Baisse des précipitations et augmentation des pertes dues à l’évapotranspiration

Un spectacle qu’on n’est pas près de voir de sitôt. Photo Amer Zeineddine

La diminution du manteau neigeux, la pression anthropique qui va en augmentant et la sécheresse estivale sont autant de facteurs qui conditionnent la pénurie hydrique de la ville de Beyrouth. Pollution par les déchets solides et les effluents liquides, manque d'installations de stockage des eaux en surface et réseaux d'adduction déficients : les contraintes sont nombreuses. À cela s'ajoutent des quantités considérables d'eau se déversant dans la mer sans avoir été utilisées et des conditions géopolitiques difficiles, qui font que les ressources hydriques exploitables au Liban sont bien inférieures aux 2,7 millions de mètres cubes (Mm3) par an dont le pays pourrait théoriquement disposer, comme le souligne Fadi Georges Comair, président honoraire du Réseau méditerranéen des organismes de bassin (Hamdan, 2012).
Par ailleurs, aux difficultés structurelles du secteur vient s'ajouter l'évolution actuelle du climat, qui affecte directement la disponibilité de l'eau : « ... la situation devrait même empirer dans les années à venir », prévient Fadi Comair. « La balance hydraulique du pays (écart entre les besoins et les ressources renouvelables) pourrait atteindre les 1,7 milliard de mètres cubes par an à l'horizon 2040, contre 300 millions aujourd'hui, si une gestion intégrée des ressources et des investissements n'était pas mise en œuvre. » En effet, les simulations réalisées pour la Convention-cadre des Nations unies sur les changements climatiques (CCNUCC) ont souligné pour les périodes 2025-2044 et 2080-2099, par rapport aux années 1961-2000, le risque d'une baisse des précipitations et d'une augmentation des pertes dues à l'évapotranspiration.
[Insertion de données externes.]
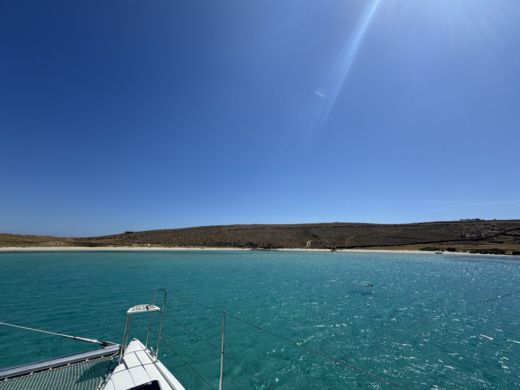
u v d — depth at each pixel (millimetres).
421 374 11203
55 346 12586
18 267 38438
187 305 20609
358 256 76375
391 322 17891
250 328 15828
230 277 35656
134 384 5523
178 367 10891
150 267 43719
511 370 11664
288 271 42719
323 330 15977
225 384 9812
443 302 24094
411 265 54344
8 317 17000
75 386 5707
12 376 5980
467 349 13758
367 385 10195
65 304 20219
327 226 137875
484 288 30984
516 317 19656
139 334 14328
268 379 10289
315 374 10812
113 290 25719
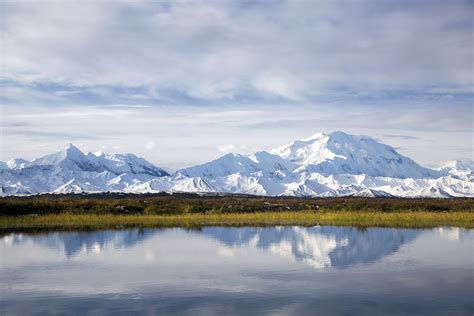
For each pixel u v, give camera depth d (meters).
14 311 25.09
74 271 34.47
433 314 24.00
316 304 25.81
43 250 43.81
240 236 54.78
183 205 96.88
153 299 27.05
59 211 81.19
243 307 25.41
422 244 47.44
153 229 62.91
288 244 47.94
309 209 97.38
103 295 27.95
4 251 43.28
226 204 104.81
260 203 112.75
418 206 96.12
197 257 40.19
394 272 33.78
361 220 75.94
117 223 70.88
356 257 40.03
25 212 78.88
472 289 28.89
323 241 50.22
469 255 40.78
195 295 27.78
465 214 79.12
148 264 37.06
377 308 25.19
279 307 25.41
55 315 24.39
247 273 33.59
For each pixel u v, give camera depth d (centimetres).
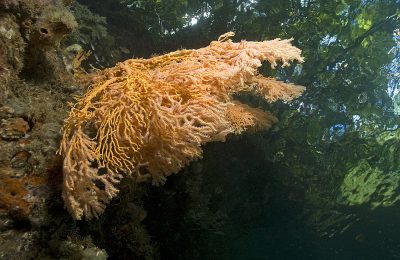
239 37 590
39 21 217
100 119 219
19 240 204
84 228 269
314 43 621
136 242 336
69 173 196
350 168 805
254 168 653
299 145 743
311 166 776
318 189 823
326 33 616
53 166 215
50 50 239
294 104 699
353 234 1030
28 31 221
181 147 218
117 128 211
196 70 228
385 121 741
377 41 654
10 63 217
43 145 213
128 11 583
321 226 954
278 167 728
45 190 213
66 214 228
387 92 716
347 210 939
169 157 220
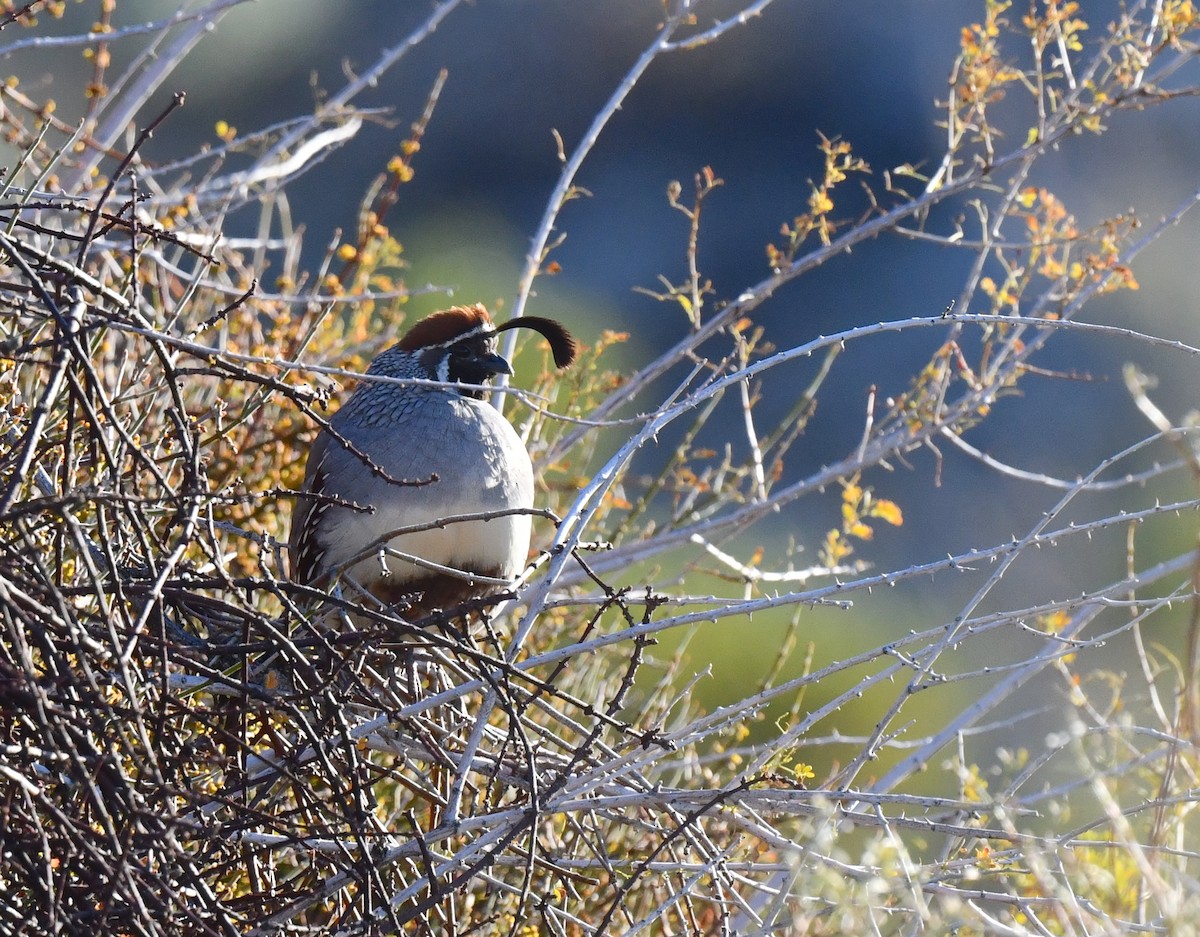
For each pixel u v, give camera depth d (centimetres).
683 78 3472
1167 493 2381
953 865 731
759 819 769
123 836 609
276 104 3256
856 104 3456
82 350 621
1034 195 1109
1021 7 2761
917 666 762
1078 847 803
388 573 805
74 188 1019
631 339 3027
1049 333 1106
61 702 602
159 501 655
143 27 980
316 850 659
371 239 1175
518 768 784
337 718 654
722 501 1194
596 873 908
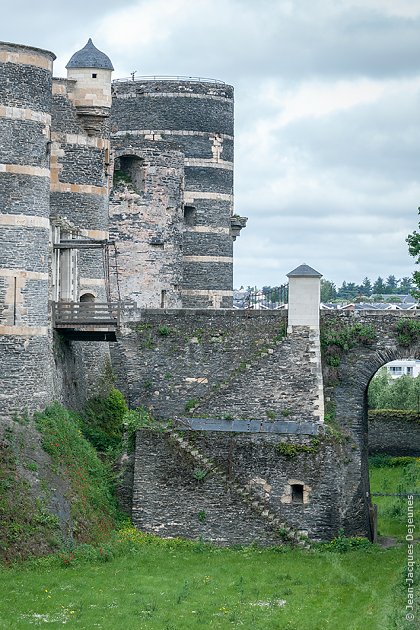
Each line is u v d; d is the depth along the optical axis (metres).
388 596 60.91
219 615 57.84
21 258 68.25
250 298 105.56
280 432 73.12
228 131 100.00
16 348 68.00
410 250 79.25
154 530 71.31
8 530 62.56
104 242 74.56
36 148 69.00
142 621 56.31
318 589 62.50
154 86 98.06
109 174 81.62
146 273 88.44
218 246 99.12
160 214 88.81
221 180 99.44
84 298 79.12
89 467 70.75
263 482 72.00
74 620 55.84
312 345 75.69
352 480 74.06
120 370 80.69
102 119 79.19
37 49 69.00
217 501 71.12
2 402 67.50
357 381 76.12
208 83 99.00
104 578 62.03
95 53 79.19
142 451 71.88
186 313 77.12
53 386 71.81
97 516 68.31
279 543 70.81
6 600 57.62
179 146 89.94
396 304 166.50
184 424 74.50
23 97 68.44
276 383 75.56
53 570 62.38
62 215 78.12
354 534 73.19
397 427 106.06
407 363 182.88
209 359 76.50
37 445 67.50
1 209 67.81
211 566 66.06
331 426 74.56
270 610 58.75
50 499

Malgré toutes les incertitudes qui s'y attachent, les modèles ont montré que si la température s'élevait de 1°C, les ressources totales en eau, actuellement estimées entre 2 800 et 4 700 Mm3, s'appauvriraient de 250 Mm3. La diminution atteindrait 450 Mm3 en présence d'une hausse thermique de 2°C. L'effet d'un tel réchauffement sur la neige, vitale pour les ressources en eau du Liban, serait accablant : les simulations révèlent qu'avec un réchauffement de 2°C, la couverture nivale diminuerait de 50 % dans la région montagneuse située au-dessus du fleuve Nahr Ibrahim. Les débits fluviaux seraient alors considérablement touchés, les débits de pointe étant enregistrés plus tôt dans la saison, vers la fin février au lieu de la fin avril actuellement – ce qui allongerait la période d'étiage (MOE-UNDP, 2011).

La consommation d'eau
En dehors de l'influence du climat, bien établie pour la période actuelle mais entachée d'inconnues considérables pour le futur, on ne peut négliger la part anthropique dans la crise hydrique aiguë que connaît Beyrouth. En moyenne pondérée, la consommation d'eau varie pour l'année 2000 entre 181 et 215 litres par habitant et par jour. Les besoins annuels s'établissent donc approximativement à 415 Mm3 ; ceux qui correspondent à la période sèche juin-octobre sont de l'ordre de 176 Mm3, soit 46 % des besoins annuels (Catafago et Jaber, 2001). Or, à l'heure actuelle, il n'existe quasiment pas de système de mesure de la consommation d'eau. La distribution au compteur ne concerne que 2 % environ du total des abonnés. Les offices des eaux facturent en général une somme forfaitaire de 220 000 livres libanaises (soit environ 110 euros) par an. Les quantités ainsi allouées ne correspondent pas tout à fait à la réalité, en présence d'un rationnement assez sévère, en raison du tarissement de certaines sources, du faible rendement des réseaux (de l'ordre de 50 %) et d'une ressource qui demande à être mieux gérée.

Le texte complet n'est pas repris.